Olga Guseva 1:12 AM on February 17, 2012
Thanks for the post - great info and usefull tool to use in everyday work!
Ann Shea 6:18 PM on February 17, 2012
Kudos! This is by far one of the best LinkedIn posts I've read. I'll bet 95% of the people who read it will discover something new about LinkedIn. One useful thing about LinkedIn is that there are many groups focused on platforms like WordPress and PhotoShop for example, that are filled with people who will lend a hand if you have a technical question. I look forward to sharing this on Twitter and on my Facebook page, Hampton Marketing.
I will have to check out the exporting connections to see how that works.
Another thing I notice is that on a company page I maintain in LinkedIn (QuickLessons), the blog import function is not working quite right.
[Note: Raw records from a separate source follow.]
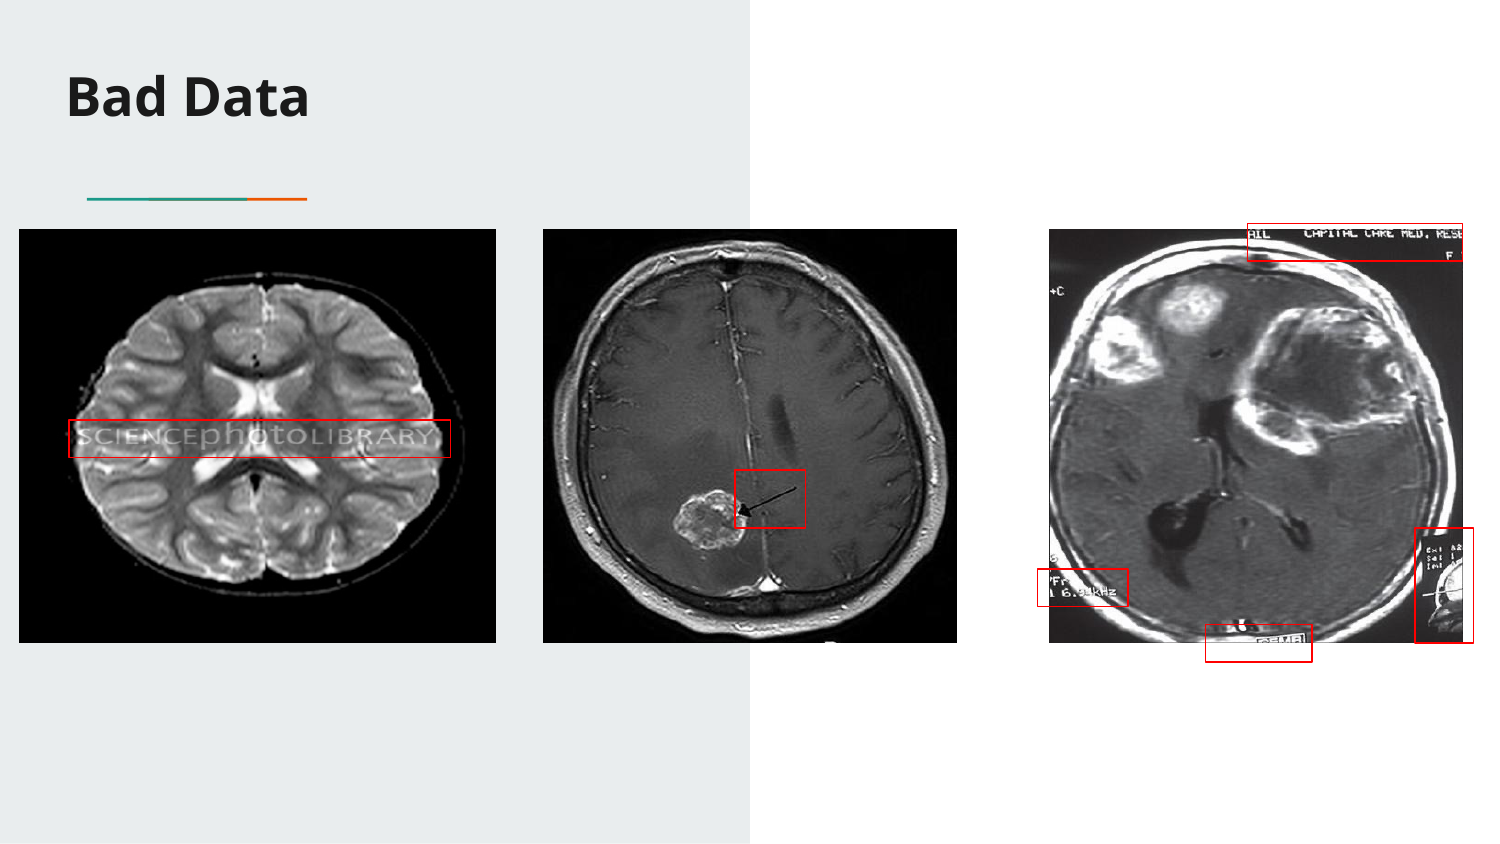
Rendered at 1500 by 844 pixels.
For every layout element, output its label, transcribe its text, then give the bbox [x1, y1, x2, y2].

picture [19, 229, 496, 644]
text_box [1467, 528, 1474, 644]
picture [542, 229, 957, 644]
text_box [1205, 652, 1313, 663]
text_box [1037, 568, 1043, 607]
text_box [1247, 223, 1463, 228]
picture [1048, 229, 1463, 644]
title Bad Data [49, 46, 887, 324]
All the blog posts show with the same title. LinkedIn says it's a known bug, but I've seen other pages that got it right.
jessica 1:46 AM on February 20, 2012
In-spite of it that i am regular user of linkedin i did not aware about these very important and effective tips regarding linkedin. I use my linkedin account for my professional carear however, i know that we can use it for the promotiono of our business as well as websites. Thank you very much to share these very important and effective tips with us to make our linkedin campaign effective.